O problema, segundo os auditores, é que não há memória de cálculo mensal suficientemente detalhada pela Receita Federal para demonstrar que a arrecadação pode crescer no segundo semestre, o que daria argumento para o governo sustentar a manutenção da projeção de arrecadação.
Na prática, a manutenção do cronograma de arrecadação com os dividendos permite que o governo projete o superávit atual de R$ 10,7 bilhões este ano. Caso a Receita Federal tivesse optado por reduzir as estimativas, a depender da magnitude do corte, a projeção para o resultado primário do ano poderia se transformar em déficit, o que levaria o governo a contingenciar recursos do Orçamento para cumprir o limite inferior da meta fiscal.
A meta fiscal para 2026 prevê superávit equivalente a 0,25% do PIB (Produto Interno Bruto), equivalente a R$ 34,3 bilhões. Mas a legislação permite uma margem de tolerância que permite um resultado zero, já que é permitida uma variação negativa da meta em até 0,25% do PIB. Caso a projeção de receita seja inferior a esse piso, o governo precisa utilizar o mecanismo do contingenciamento e limitar a execução de gastos.
Em agosto, a Folha de S. Paulo revelou que o TCU já havia questionado a Receita sobre a metodologia usada para chegar à projeção.

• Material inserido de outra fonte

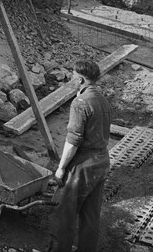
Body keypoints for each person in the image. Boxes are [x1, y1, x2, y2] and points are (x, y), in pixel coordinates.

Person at [47, 59, 111, 252]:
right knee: (90, 215)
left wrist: (60, 169)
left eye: (74, 77)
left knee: (63, 214)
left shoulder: (80, 102)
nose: (72, 79)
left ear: (82, 79)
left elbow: (73, 141)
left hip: (83, 165)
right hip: (101, 161)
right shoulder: (101, 98)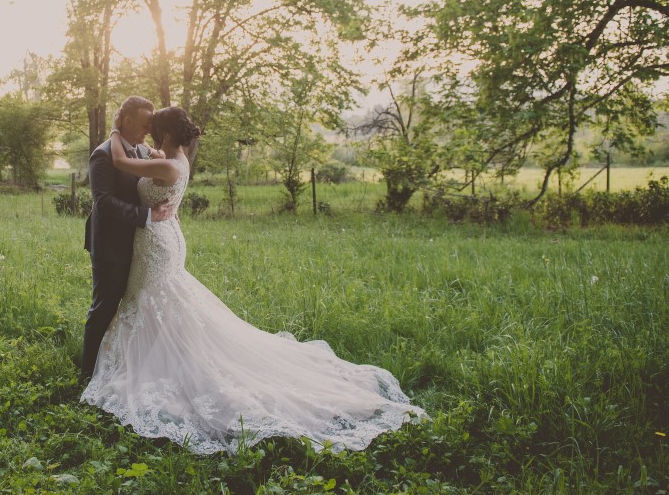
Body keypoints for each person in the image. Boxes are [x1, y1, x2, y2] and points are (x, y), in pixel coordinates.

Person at [81, 106, 426, 453]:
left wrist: (112, 130)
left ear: (168, 135)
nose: (149, 136)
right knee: (162, 303)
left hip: (157, 241)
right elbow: (135, 179)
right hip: (161, 238)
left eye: (154, 130)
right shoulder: (175, 160)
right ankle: (158, 357)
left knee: (157, 301)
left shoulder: (163, 162)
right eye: (144, 128)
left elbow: (124, 164)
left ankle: (162, 363)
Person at [81, 96, 175, 382]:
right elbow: (104, 202)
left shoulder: (138, 151)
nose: (148, 130)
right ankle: (86, 373)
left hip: (134, 244)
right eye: (144, 124)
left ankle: (114, 365)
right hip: (110, 245)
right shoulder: (103, 154)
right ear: (126, 120)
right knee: (105, 307)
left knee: (126, 307)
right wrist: (147, 215)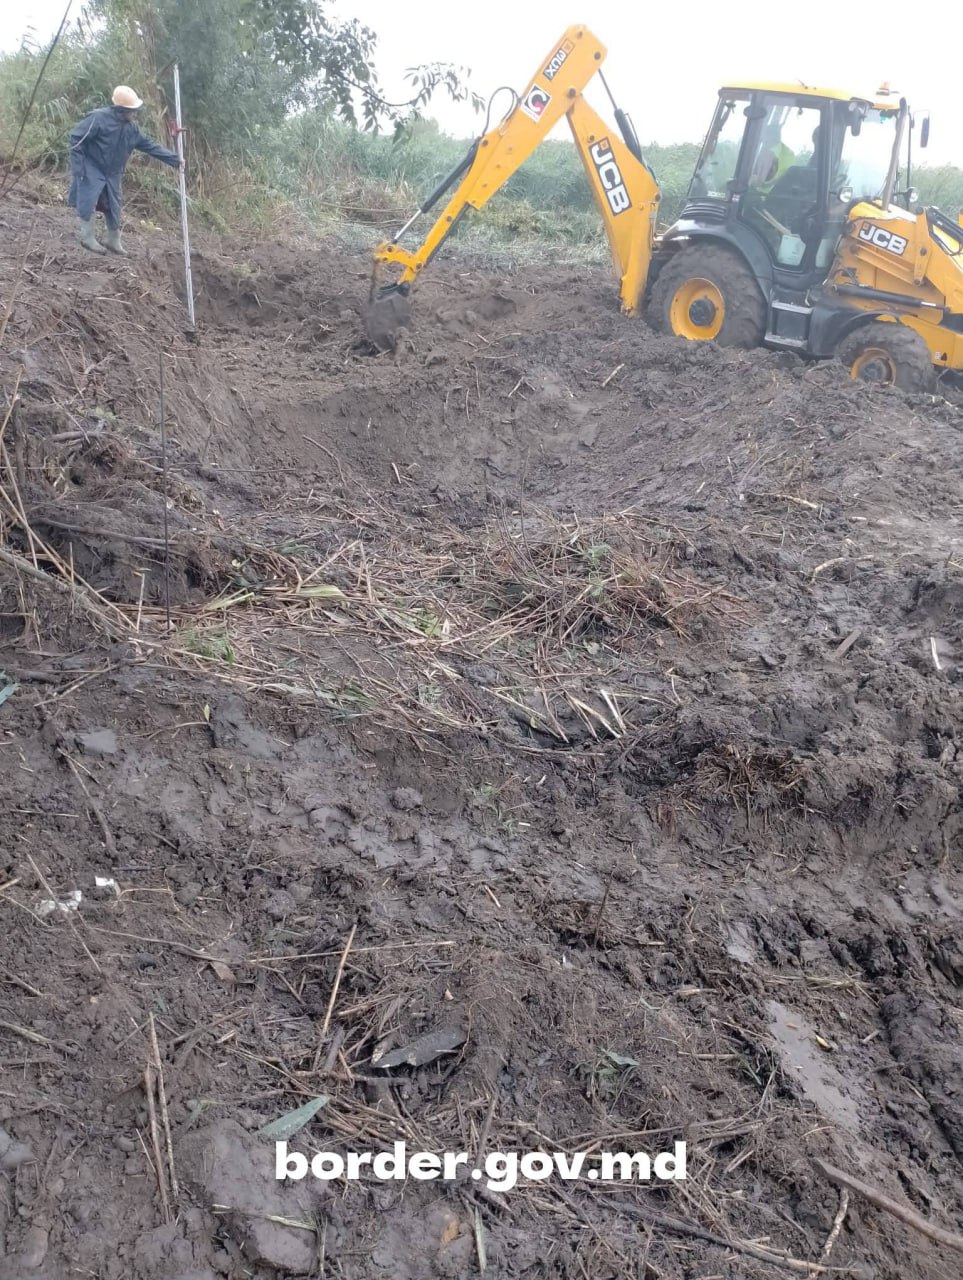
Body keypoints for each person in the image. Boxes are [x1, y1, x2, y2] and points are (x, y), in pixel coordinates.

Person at [68, 85, 181, 256]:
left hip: (113, 171)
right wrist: (79, 167)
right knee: (88, 199)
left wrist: (174, 160)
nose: (134, 113)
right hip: (92, 166)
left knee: (113, 203)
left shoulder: (131, 129)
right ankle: (87, 237)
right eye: (132, 110)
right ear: (121, 109)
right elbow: (76, 138)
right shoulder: (98, 118)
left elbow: (149, 145)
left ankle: (112, 240)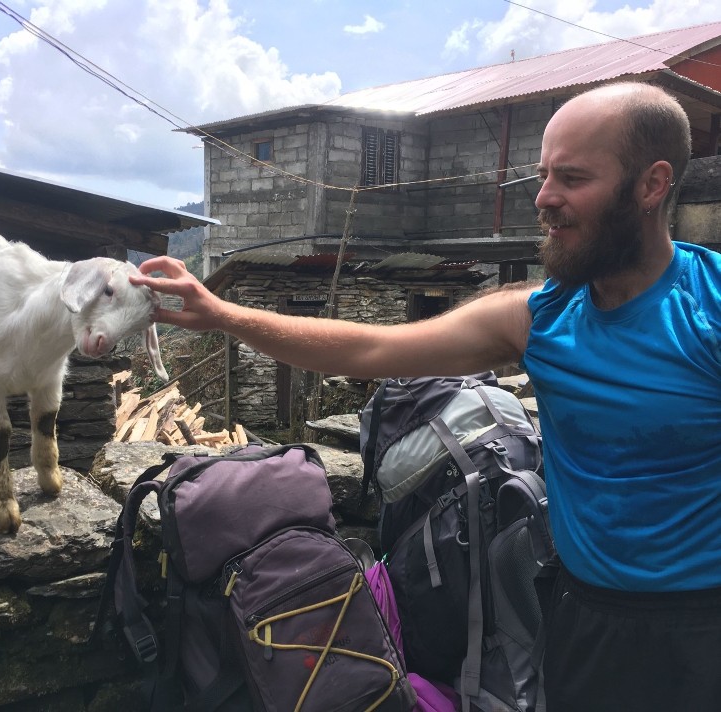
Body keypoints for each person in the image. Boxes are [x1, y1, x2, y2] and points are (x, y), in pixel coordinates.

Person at [130, 82, 721, 711]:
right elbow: (371, 349)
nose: (544, 199)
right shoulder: (542, 318)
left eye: (572, 178)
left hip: (699, 630)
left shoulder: (706, 314)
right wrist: (223, 314)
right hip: (577, 616)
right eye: (542, 174)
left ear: (651, 185)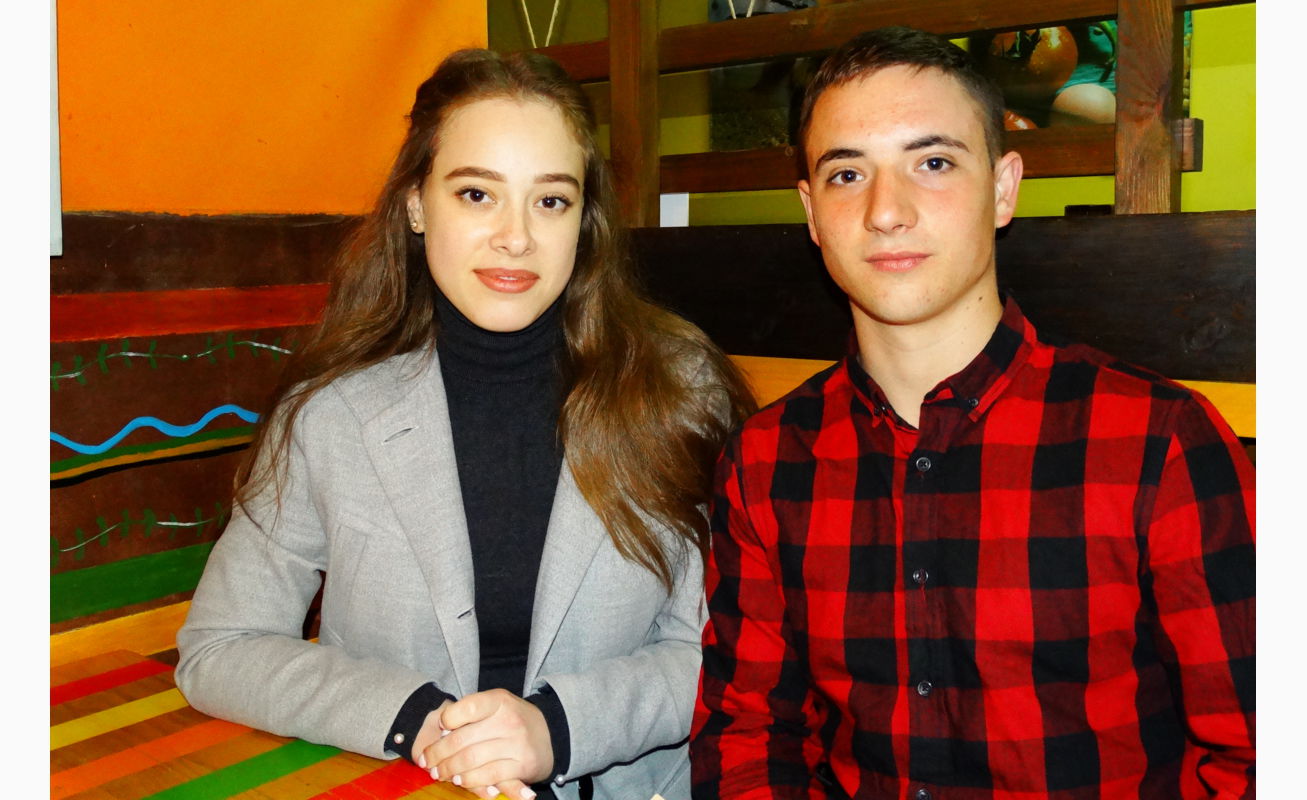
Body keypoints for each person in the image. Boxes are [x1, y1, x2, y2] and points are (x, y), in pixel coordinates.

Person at [691, 26, 1254, 799]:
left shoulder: (1157, 442)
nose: (886, 211)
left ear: (1002, 188)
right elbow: (747, 736)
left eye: (931, 163)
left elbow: (1257, 754)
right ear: (812, 213)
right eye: (847, 173)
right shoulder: (765, 459)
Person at [176, 48, 755, 800]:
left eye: (551, 201)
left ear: (584, 221)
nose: (515, 237)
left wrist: (556, 729)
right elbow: (221, 646)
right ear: (416, 205)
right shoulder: (330, 415)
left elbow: (725, 646)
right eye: (477, 194)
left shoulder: (680, 389)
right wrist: (416, 720)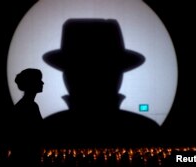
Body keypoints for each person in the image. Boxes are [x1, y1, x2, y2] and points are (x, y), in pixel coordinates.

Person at [42, 19, 160, 147]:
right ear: (119, 75)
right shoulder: (143, 129)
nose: (92, 77)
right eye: (82, 69)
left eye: (102, 69)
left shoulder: (47, 129)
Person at [11, 68, 44, 167]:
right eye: (39, 80)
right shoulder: (28, 106)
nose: (42, 83)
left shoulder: (27, 105)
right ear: (32, 83)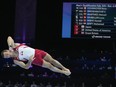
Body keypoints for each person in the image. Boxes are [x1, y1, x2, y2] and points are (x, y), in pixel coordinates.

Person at [1, 36, 71, 76]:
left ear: (7, 50)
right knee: (50, 66)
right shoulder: (15, 60)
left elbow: (9, 37)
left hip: (37, 51)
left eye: (6, 54)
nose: (7, 56)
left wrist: (10, 46)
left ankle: (64, 68)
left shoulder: (14, 46)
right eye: (6, 57)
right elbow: (26, 67)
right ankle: (64, 72)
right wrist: (30, 61)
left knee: (52, 60)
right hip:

Naquele momento, o tribunal apontava riscos relacionados às premissas utilizadas pelo Fisco e pedia maior transparência sobre a metodologia adotada.
Agora, o documento produzido pela área técnica avança em relação àquela apuração: o foco deixa de ser apenas a qualidade da estimativa e passa a ser o efeito da manutenção dessa receita sobre a execução fiscal de 2026.
“Até a publicação do relatório, o Ministério da Fazenda não antecipa revisões específicas de projeções ou resultados que integram o processo oficial de avaliação fiscal. Eventuais atualizações nas estimativas de arrecadação serão divulgadas de forma transparente e simultânea ao conjunto das demais projeções fiscais constantes do relatório”, afirmou a pasta em nota.
O governo federal também tem sustentado o atingimento da meta fiscal este ano com base nos efeitos dos impactos da guerra no Oriente Médio no preço do petróleo, o que consequentemente eleva a arrecadação das receitas que têm algum tipo de vinculação a essa commodity.
Outra fonte de arrecadação que preocupa a equipe econômica são os dividendos das empresas estatais. No primeiro semestre, somente 20% do valor esperado entrou nos cofres da União.